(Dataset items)

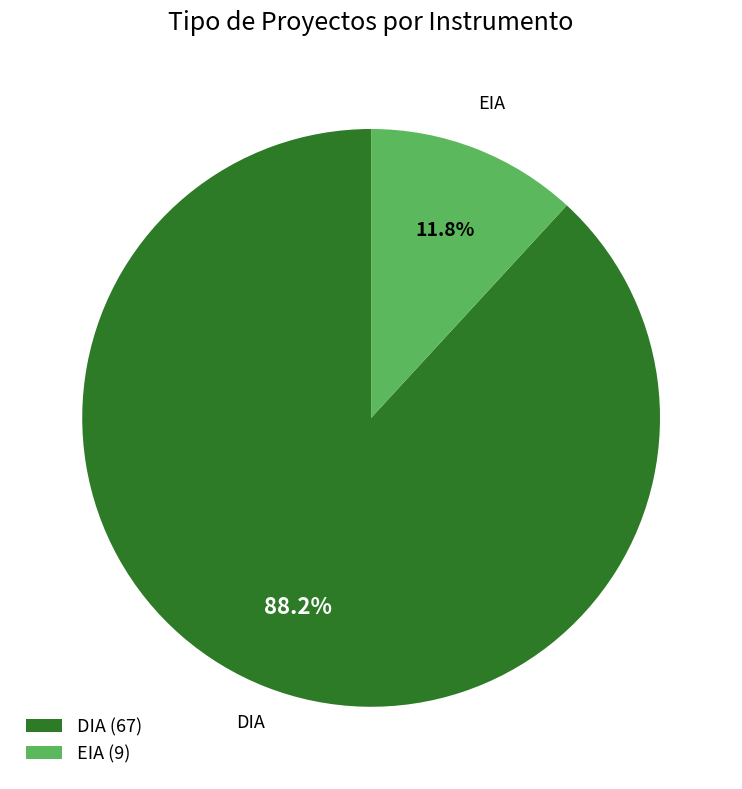

To the nearest percent, what percentage of the pie is EIA?

12%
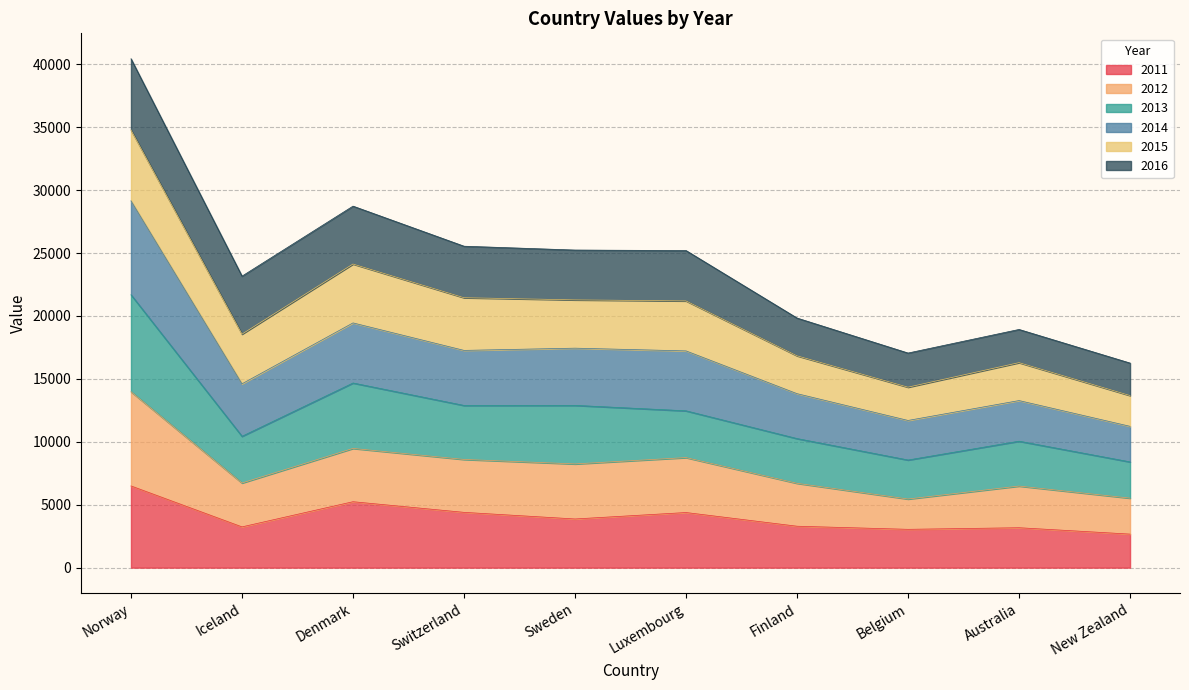

Where is the first local maximum for 2012?

Denmark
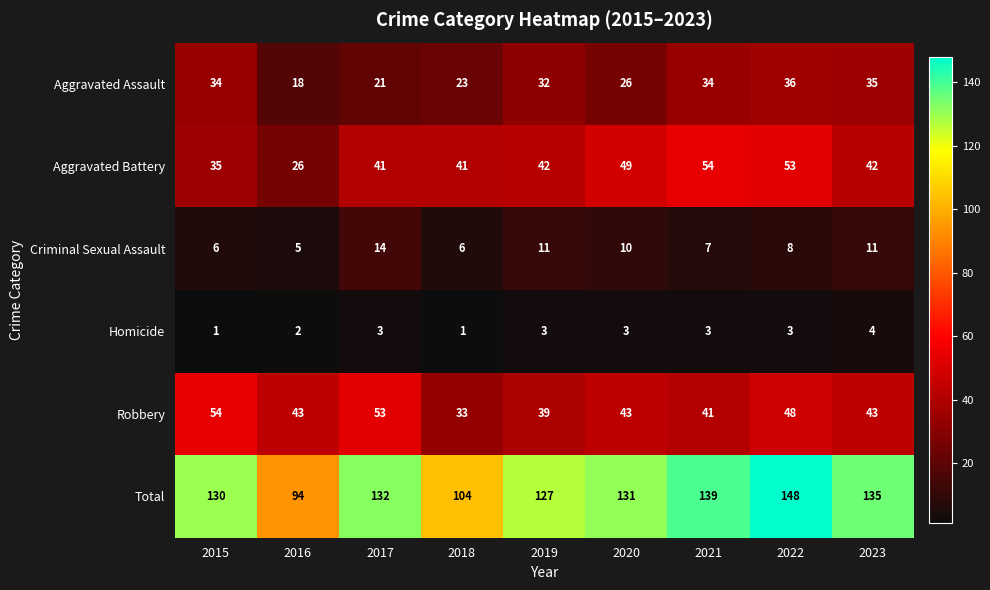

What is the difference between the maximum and minimum values in the Homicide series?

3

WHAT YOU NEED TO DO: Can you copy out all of the data above word for word, leaving out the pictures?

ANSWER TO THE PROBLEM:
To the nearest percent, what percentage of the pie is EIA?

12%

Where is the first local maximum for 2012?

Denmark

What is the difference between the maximum and minimum values in the Homicide series?

3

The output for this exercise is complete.